Russian Energy Minister Alexander Novak said a global pact by OPEC, Russia and other producers to cut oil output had dampened price volatility and was reducing bloated inventories, so no immediate extra measures were needed to prop up prices.
"We believe that it is necessary to move within the framework of the agreed decisions and that new, snap decisions are not necessary," Novak said in an interview with Reuters.
"We have got the positive effect for market stabilisation. The prices have been stabilised at higher levels, which allows the interests of investors, producers and consumers to be taken into account," Novak said.
Novak said prices had room to rise from current levels and said inventories in industrialised nations were expected to ease back to the five-year average thanks to the decision by OPEC and its allies to extend supply curbs from the first half of 2017 to the first quarter of 2018.

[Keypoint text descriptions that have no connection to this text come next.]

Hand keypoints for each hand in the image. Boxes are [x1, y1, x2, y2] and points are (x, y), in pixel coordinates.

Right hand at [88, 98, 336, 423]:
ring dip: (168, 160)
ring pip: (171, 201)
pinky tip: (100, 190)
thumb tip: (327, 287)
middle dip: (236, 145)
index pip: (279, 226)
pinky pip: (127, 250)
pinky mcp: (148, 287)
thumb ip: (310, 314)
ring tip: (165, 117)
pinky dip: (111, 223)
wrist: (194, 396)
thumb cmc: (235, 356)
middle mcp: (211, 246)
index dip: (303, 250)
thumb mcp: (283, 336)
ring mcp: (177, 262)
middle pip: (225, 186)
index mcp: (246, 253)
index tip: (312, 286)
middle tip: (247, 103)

Novak said there were no proposals for more nations to be represented at that regular committee meeting, which plans to discuss the deal implementation and the market situation.
The Joint OPEC-Non-OPEC Ministerial Monitoring Committee (JMMC) had the authority to recommend "any decisions" to participants involved in the pact if needed, Novak said.

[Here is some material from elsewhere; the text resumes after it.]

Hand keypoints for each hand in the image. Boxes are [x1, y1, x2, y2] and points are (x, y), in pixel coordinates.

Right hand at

The Russian energy minister also said any exit from the global pact at the end of the first quarter would be "smooth", adding that inventories would have fallen by that stage and demand would be picking up in the second quarter of 2018.

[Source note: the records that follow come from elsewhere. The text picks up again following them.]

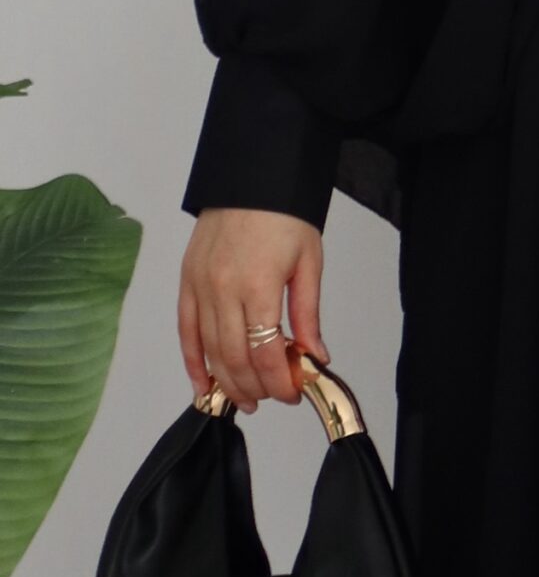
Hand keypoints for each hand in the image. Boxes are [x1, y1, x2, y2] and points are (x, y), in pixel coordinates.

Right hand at [178, 208, 329, 411]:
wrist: (252, 177)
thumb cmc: (285, 215)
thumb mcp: (308, 262)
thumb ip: (307, 314)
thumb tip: (314, 355)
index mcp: (258, 286)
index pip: (265, 353)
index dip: (279, 382)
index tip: (293, 393)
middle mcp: (223, 291)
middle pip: (234, 358)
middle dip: (255, 387)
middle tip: (272, 398)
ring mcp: (200, 287)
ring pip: (208, 351)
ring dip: (227, 382)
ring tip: (246, 399)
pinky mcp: (186, 282)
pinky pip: (185, 332)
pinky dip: (193, 362)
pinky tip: (204, 386)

"Other OPEC members have also confirmed their interest to exit the deal in a way that any supply increase would follow a demand rise during the second and third quarters," he added.
The Organization of the Petroleum Exporting Countries and other producers led by Russia agreed to cut production by almost 1.8 million barrels per day (bpd) from January this year to rein in inventories and support prices. The deal runs to March 2018.